I can't wait for this thing. I've been through two courses of antibiotics for what my doctor is now convinced is a form of the flu. (Let's hope not H2N1. I'll wave to you on CNN if it is.) With this thing I could have saved $50 and been feeling better three weeks ago, not to mention that I would have avoided infecting half of central Texas. Good, cheap tests that make diagnosis quick and accurate will make a gigantic difference in our health care costs.
A cool thing I heard about a few years ago: A schizophrenia diagnostic tool that worked like a breathalyzer.
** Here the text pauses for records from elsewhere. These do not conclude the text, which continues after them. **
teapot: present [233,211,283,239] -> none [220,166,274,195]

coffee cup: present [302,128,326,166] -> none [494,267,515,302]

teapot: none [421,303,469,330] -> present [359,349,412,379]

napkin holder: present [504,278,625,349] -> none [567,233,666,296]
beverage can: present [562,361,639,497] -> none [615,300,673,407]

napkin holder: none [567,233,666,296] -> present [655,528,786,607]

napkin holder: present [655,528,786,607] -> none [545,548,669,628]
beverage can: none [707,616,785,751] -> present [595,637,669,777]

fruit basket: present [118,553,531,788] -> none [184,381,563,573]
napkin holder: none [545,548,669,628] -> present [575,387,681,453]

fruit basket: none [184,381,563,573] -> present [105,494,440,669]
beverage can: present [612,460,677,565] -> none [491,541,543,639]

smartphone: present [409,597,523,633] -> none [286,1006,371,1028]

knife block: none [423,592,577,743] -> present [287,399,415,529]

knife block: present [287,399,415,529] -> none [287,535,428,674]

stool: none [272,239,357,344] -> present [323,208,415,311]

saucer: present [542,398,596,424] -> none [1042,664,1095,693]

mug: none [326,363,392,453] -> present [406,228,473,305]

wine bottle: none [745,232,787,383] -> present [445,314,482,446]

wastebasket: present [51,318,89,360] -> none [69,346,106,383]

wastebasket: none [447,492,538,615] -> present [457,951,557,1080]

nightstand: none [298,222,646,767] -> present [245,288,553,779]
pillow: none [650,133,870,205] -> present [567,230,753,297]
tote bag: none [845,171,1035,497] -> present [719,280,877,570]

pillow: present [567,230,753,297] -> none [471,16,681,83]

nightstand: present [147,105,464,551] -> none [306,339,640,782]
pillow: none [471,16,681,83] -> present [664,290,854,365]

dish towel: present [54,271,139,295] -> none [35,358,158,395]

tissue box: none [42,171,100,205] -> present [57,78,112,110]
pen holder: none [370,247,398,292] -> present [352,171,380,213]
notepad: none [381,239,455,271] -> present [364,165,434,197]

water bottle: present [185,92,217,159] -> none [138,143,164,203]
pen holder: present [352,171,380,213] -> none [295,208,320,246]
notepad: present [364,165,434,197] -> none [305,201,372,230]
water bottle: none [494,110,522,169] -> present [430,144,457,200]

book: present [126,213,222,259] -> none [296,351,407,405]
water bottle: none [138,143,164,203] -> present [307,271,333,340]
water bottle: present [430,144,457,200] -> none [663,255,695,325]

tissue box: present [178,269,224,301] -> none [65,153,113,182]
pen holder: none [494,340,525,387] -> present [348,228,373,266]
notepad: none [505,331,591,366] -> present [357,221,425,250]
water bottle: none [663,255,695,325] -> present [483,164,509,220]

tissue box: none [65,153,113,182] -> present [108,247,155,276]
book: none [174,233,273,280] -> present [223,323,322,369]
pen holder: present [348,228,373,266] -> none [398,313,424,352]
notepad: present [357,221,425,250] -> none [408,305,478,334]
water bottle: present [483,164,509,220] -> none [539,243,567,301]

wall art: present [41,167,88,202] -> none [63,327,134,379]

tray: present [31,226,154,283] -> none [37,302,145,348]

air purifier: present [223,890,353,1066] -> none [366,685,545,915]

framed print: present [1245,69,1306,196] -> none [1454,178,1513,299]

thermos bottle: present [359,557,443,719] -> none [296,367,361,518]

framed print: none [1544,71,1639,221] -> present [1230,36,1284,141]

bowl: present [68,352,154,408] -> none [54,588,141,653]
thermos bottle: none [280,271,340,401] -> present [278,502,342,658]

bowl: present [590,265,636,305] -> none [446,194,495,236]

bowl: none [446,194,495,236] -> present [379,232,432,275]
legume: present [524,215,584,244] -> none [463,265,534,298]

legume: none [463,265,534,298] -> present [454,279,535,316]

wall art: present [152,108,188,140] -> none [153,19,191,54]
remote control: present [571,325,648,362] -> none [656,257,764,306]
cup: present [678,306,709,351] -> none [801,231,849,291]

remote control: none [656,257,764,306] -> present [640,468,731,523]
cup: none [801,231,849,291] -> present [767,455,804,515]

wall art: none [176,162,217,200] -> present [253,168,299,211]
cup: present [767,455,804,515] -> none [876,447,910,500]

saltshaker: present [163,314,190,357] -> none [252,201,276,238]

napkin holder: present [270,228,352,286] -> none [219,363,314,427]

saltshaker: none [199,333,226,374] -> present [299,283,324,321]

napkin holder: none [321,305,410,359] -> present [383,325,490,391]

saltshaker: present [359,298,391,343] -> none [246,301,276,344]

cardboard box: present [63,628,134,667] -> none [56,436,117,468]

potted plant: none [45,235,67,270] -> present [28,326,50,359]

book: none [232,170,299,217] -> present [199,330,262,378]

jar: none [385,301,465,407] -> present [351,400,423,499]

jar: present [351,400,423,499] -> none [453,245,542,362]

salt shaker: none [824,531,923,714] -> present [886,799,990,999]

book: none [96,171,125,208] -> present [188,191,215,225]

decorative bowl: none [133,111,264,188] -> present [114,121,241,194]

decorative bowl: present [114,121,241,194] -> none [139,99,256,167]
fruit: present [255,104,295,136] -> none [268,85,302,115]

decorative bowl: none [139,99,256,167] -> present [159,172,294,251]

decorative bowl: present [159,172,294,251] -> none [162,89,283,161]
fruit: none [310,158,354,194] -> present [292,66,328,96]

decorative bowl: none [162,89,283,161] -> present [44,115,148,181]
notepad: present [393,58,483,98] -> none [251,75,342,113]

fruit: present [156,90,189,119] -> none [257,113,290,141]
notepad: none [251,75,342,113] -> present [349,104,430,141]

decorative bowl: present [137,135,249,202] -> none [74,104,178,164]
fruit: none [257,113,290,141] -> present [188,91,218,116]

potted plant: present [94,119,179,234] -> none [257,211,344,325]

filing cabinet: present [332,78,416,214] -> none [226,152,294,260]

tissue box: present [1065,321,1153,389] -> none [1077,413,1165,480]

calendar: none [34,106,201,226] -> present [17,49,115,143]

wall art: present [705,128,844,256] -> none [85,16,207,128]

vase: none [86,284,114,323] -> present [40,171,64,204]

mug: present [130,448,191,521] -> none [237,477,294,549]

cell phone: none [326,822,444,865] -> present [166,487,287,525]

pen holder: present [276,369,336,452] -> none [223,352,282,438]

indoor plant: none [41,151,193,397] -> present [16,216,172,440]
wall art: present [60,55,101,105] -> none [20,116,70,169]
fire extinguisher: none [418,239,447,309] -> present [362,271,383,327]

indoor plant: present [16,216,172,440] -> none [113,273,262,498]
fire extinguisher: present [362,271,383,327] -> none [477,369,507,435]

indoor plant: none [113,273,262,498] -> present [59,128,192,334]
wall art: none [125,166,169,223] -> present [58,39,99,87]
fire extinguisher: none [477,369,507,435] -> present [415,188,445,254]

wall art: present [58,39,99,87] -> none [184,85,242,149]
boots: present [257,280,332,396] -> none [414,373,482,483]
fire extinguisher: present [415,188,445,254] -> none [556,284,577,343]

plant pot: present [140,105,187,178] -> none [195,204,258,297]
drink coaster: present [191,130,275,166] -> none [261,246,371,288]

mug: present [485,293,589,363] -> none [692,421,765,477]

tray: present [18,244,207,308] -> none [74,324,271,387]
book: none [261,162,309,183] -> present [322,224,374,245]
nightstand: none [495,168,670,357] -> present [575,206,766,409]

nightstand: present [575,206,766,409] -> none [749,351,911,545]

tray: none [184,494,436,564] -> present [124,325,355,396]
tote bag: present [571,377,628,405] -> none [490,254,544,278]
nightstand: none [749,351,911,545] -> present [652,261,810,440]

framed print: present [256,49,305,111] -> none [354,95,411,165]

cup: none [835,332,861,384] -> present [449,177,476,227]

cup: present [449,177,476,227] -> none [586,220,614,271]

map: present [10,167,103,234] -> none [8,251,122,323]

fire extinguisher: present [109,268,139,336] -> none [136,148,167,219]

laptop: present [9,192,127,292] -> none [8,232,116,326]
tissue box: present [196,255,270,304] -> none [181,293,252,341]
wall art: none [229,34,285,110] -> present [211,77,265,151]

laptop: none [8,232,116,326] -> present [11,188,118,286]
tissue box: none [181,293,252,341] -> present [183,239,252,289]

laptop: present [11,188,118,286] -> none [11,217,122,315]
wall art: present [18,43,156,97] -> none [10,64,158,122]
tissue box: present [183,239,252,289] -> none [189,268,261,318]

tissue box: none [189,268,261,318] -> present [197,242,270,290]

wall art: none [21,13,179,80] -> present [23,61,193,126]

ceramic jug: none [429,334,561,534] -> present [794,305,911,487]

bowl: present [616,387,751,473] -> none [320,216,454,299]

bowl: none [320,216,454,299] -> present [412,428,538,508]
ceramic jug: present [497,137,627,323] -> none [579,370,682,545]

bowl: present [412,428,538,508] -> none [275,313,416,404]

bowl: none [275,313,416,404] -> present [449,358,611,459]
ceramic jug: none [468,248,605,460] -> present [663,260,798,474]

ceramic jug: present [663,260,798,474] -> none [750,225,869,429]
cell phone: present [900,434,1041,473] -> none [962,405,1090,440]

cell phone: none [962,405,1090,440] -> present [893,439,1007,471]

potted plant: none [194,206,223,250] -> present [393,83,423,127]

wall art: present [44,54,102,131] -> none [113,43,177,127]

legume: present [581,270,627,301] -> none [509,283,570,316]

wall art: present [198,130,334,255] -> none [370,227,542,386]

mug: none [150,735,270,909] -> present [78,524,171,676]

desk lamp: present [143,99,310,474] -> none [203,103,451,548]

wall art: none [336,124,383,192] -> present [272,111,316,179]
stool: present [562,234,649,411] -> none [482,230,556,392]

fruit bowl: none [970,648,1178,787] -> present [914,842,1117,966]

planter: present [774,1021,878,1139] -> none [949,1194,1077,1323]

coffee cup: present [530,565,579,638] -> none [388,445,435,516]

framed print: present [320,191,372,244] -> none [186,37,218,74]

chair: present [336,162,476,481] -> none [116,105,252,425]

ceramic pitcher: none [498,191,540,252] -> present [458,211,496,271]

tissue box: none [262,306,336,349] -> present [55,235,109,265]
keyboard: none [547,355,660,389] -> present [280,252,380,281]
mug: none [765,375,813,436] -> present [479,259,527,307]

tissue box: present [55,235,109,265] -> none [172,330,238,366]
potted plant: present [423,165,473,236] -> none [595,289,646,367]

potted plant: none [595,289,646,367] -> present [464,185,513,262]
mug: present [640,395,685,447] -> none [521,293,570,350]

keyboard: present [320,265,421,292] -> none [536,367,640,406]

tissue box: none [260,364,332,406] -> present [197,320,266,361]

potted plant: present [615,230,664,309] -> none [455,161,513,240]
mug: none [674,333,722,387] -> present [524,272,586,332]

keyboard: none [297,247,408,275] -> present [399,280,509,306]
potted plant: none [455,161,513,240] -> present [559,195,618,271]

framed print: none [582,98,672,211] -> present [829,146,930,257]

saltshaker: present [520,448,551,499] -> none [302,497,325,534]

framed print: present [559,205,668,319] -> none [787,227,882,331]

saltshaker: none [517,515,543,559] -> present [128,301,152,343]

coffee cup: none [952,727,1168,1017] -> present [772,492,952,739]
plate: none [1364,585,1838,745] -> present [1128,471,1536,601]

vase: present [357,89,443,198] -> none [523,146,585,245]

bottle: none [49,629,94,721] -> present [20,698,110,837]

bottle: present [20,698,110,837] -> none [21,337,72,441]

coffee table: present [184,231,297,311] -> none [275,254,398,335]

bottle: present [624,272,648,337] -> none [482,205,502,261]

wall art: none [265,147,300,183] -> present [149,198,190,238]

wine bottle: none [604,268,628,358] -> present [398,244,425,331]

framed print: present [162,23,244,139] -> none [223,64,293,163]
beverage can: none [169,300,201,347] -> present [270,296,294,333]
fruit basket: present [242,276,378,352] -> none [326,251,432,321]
I'm not sure what the current status is.
(Insert obligatory libertarian disclaimer that mental illness doesn't actually exist and that it's all a lie invented by the state, and I know this because I intercepted some of their mind control rays and decoded the secret message.)
Insert obligatory libertarian disclaimer that mental illness doesn't actually exist and that it's all a lie invented by the state...
thoreau, from this response, I would have to assume that you accept the currently prevaling medical model of mental illness. I won't bother trying to dissuade you, but let me refer you to Peter Breggin, a psychiatrist who has written extensively on the failings of this model, and of the many harmful drugs used to 'treat' people under this model.
Just to be clear (no pun intended), Breggin is not a scientologist. (Neither am I).
However, Klimas is concerned that insurance companies may not want to cover such early health images because they will argue that the person is not actually sick.
That may be the argument, but it isn't the reason. Ideally the reason to cover diagnostic procedures is to catch problems early and save money in the long run.
One current problem with that line of thinking is that most people with good health insurance don't keep the same medical insurance policy long enough for the benefits to accrue. Instead they change policies every time they change jobs.
Given the volatility of today's employment market I think one of the reforms needed is to divorce medical insurance from the "job benefits" pool.